== Segment start ==

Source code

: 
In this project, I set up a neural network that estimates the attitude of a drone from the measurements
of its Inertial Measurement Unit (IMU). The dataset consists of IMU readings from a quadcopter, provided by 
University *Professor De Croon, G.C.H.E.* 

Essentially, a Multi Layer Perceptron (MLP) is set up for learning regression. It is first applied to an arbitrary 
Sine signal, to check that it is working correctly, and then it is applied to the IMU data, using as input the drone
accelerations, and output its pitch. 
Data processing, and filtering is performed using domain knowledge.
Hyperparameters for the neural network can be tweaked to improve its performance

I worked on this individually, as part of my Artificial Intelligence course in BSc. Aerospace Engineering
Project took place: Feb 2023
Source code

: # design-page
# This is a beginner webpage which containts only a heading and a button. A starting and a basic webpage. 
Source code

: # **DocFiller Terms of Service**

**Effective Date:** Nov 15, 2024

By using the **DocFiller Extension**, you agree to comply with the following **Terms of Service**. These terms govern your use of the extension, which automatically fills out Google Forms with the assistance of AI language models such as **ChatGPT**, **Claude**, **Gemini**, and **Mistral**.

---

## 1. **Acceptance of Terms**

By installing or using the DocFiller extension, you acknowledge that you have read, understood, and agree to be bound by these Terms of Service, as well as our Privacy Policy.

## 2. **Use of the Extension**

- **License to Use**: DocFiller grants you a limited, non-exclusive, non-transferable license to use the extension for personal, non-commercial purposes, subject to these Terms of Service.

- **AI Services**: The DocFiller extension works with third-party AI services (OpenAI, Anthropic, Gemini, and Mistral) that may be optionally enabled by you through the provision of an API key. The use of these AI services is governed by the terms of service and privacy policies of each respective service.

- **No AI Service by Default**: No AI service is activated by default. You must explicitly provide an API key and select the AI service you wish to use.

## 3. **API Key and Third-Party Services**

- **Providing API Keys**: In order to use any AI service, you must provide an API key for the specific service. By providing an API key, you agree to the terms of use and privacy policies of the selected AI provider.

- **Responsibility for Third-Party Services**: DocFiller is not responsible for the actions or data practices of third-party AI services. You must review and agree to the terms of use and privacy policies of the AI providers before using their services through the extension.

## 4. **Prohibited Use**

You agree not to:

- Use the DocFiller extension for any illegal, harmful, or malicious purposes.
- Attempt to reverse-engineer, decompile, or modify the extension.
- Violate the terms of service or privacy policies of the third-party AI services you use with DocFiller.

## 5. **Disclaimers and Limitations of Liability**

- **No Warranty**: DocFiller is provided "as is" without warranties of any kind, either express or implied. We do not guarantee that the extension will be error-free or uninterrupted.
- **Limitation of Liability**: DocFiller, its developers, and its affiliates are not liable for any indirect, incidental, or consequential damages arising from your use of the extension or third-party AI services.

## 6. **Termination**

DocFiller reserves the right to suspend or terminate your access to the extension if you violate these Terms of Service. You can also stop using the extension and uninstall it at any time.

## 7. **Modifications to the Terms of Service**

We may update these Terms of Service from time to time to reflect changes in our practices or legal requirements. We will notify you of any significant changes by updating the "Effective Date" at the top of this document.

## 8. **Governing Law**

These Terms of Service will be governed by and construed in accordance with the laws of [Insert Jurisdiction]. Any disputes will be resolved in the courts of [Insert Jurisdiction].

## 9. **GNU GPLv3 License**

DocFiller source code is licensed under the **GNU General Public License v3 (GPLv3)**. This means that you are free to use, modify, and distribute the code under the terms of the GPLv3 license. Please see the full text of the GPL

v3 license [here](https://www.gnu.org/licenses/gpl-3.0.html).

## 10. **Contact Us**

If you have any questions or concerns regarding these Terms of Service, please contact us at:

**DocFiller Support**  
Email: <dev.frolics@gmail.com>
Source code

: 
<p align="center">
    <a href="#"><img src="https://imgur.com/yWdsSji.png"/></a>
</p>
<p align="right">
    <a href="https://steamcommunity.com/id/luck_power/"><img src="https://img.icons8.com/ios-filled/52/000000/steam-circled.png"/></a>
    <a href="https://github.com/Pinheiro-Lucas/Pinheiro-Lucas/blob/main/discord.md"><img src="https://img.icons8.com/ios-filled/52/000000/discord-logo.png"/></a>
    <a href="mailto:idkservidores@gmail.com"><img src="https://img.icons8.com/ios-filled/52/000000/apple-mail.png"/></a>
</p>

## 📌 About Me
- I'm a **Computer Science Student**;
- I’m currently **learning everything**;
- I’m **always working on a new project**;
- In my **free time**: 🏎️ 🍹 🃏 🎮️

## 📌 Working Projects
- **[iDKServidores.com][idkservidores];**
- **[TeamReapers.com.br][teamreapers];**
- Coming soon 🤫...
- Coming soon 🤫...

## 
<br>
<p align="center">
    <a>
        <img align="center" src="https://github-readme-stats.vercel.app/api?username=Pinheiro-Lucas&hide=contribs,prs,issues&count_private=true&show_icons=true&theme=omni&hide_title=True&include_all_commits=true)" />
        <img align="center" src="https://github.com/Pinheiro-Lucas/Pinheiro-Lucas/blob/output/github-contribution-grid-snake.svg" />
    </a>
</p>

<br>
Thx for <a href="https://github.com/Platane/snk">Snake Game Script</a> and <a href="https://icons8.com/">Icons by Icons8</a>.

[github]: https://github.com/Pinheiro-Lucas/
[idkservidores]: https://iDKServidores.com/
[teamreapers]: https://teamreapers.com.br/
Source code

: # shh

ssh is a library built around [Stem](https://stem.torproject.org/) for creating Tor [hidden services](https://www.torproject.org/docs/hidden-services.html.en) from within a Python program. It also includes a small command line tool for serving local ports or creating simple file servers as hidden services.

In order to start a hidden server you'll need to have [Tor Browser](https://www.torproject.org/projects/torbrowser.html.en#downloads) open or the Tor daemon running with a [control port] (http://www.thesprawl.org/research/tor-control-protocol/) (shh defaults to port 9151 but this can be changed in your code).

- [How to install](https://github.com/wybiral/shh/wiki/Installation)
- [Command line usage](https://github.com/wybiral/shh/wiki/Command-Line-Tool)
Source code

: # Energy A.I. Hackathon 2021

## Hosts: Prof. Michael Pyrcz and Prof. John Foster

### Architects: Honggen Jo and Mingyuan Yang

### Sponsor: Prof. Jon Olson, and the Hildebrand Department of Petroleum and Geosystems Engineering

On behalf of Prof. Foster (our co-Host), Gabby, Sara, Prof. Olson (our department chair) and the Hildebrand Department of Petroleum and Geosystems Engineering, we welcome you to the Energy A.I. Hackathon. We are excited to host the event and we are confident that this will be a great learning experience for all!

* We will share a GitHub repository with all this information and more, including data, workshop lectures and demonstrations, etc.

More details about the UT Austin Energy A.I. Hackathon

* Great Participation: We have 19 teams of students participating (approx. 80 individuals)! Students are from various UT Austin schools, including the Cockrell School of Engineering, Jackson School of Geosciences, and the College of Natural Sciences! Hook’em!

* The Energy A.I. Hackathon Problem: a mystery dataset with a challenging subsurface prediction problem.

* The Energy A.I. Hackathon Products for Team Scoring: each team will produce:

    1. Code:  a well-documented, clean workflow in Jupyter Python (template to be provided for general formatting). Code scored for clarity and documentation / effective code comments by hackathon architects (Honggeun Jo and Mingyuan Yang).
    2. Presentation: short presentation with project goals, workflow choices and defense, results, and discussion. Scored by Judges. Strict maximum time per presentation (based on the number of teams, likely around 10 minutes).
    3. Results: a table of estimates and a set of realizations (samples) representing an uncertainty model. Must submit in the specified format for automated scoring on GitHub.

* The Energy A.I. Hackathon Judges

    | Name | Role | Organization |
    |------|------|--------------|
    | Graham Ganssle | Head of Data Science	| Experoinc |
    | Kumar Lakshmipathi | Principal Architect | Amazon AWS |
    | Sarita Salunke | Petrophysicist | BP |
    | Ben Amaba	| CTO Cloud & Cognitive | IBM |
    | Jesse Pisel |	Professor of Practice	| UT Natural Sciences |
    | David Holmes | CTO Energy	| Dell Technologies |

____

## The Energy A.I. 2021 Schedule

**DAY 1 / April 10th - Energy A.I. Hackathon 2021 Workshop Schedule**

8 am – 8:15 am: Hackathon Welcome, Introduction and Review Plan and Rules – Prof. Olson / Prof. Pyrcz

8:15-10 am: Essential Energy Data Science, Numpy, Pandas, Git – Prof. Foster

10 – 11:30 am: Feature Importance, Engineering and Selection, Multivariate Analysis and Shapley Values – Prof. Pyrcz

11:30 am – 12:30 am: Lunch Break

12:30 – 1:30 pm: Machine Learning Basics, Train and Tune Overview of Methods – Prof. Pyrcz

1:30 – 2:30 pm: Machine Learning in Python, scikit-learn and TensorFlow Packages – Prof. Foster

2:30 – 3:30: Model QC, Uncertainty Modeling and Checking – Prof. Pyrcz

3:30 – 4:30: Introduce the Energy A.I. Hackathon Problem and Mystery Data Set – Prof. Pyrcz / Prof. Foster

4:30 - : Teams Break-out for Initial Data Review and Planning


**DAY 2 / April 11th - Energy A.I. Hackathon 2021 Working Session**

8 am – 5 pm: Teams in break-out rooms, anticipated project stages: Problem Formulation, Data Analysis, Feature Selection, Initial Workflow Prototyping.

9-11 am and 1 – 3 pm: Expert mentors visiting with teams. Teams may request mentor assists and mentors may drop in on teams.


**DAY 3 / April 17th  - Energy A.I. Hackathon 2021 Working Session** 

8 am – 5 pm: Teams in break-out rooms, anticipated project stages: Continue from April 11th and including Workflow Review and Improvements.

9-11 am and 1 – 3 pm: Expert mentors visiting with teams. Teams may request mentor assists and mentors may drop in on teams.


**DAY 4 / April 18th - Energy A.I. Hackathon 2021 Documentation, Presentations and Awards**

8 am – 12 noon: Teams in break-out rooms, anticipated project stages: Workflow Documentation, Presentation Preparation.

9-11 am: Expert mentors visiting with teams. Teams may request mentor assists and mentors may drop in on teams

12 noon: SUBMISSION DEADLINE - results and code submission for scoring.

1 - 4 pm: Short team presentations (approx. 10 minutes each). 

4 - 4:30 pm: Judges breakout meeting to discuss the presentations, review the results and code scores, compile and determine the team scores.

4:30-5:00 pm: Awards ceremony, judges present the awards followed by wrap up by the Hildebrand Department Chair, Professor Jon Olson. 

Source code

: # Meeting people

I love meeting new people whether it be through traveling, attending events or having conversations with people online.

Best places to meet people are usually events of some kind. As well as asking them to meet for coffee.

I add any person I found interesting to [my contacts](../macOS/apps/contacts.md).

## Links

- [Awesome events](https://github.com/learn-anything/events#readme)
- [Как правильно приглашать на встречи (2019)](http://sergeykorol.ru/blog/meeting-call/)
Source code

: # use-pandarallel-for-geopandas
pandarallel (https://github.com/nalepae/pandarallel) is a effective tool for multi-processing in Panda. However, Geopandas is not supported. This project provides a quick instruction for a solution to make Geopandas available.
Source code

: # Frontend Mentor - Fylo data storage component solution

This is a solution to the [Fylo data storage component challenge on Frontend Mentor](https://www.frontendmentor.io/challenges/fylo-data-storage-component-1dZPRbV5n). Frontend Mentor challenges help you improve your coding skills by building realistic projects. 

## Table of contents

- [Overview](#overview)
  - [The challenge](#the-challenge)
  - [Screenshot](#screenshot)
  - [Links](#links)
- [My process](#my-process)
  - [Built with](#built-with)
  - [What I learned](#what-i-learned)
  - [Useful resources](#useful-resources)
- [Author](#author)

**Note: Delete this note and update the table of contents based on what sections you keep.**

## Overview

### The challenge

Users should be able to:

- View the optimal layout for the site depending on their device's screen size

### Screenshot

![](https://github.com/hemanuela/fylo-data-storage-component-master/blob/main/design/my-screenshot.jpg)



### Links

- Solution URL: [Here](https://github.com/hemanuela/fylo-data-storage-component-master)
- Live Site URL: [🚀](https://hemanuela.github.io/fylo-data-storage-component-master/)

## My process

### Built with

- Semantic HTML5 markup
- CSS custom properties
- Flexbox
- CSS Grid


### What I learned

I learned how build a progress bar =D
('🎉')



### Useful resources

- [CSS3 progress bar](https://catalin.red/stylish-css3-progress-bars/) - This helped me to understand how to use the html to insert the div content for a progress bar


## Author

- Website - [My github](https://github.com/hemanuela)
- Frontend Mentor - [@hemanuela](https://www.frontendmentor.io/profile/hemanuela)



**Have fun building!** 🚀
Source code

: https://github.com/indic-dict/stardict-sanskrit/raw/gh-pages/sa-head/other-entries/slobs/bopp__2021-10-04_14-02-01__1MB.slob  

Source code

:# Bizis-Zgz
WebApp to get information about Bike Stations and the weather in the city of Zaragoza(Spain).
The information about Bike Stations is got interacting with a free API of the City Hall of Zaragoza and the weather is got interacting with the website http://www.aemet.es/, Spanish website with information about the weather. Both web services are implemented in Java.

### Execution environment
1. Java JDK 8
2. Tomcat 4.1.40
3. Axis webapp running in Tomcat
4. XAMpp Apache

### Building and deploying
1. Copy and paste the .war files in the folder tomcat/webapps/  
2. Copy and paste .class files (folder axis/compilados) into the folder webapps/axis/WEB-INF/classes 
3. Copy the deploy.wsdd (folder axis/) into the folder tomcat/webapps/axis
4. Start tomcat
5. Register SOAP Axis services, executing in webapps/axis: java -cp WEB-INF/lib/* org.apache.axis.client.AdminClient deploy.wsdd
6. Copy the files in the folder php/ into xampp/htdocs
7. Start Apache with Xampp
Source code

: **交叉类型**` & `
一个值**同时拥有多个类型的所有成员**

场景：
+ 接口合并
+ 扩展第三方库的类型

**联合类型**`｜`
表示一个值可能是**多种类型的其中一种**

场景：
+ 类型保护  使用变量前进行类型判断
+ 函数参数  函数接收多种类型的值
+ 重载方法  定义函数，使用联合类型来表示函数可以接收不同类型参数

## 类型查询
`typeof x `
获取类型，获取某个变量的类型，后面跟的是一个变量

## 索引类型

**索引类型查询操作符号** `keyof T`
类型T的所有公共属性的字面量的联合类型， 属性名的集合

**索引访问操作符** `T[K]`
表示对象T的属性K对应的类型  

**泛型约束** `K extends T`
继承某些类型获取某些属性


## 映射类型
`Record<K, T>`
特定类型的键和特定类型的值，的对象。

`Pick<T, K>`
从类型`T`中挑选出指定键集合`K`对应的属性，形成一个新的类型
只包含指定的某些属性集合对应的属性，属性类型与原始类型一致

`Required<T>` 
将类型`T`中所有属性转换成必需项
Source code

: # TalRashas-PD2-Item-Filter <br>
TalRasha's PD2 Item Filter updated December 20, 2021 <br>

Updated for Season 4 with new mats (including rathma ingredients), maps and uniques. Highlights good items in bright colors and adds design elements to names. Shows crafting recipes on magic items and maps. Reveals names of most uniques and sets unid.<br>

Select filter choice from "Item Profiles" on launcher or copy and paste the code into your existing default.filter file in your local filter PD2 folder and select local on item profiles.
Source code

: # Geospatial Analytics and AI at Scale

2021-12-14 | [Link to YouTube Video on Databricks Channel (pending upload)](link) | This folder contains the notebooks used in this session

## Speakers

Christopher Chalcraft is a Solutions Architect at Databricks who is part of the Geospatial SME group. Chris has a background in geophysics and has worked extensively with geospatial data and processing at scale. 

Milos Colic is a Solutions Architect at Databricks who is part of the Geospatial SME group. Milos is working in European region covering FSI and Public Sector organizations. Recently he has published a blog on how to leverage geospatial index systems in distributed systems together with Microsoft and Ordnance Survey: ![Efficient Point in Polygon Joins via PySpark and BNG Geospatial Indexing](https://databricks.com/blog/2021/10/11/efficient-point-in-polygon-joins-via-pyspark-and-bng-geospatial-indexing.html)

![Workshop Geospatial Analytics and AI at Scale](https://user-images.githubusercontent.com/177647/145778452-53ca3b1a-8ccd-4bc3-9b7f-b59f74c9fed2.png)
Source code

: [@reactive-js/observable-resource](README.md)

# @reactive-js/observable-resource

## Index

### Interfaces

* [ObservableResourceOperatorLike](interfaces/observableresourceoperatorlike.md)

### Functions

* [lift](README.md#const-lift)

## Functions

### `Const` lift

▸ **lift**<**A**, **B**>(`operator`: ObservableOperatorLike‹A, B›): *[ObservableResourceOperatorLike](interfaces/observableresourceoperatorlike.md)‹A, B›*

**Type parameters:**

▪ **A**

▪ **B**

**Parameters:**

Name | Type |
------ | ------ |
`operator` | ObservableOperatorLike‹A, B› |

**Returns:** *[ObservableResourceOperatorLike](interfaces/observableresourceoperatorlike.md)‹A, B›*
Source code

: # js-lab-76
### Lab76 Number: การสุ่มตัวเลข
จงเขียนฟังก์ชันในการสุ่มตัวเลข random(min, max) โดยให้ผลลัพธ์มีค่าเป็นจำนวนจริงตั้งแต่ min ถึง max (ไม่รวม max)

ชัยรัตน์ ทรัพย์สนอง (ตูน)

== Segment end ==

- _Goal of the exercise_:
Using the entries above, output exactly the lines between the line holding "accelerations, and output its pitch." and the line holding "## 2. **Use of the Extension**", end lines included, and nothing more.

- _Your solution_:
accelerations, and output its pitch. 
Data processing, and filtering is performed using domain knowledge.
Hyperparameters for the neural network can be tweaked to improve its performance

I worked on this individually, as part of my Artificial Intelligence course in BSc. Aerospace Engineering
Project took place: Feb 2023
Source code

: # design-page
# This is a beginner webpage which containts only a heading and a button. A starting and a basic webpage. 
Source code

: # **DocFiller Terms of Service**

**Effective Date:** Nov 15, 2024

By using the **DocFiller Extension**, you agree to comply with the following **Terms of Service**. These terms govern your use of the extension, which automatically fills out Google Forms with the assistance of AI language models such as **ChatGPT**, **Claude**, **Gemini**, and **Mistral**.

---

## 1. **Acceptance of Terms**

By installing or using the DocFiller extension, you acknowledge that you have read, understood, and agree to be bound by these Terms of Service, as well as our Privacy Policy.

## 2. **Use of the Extension**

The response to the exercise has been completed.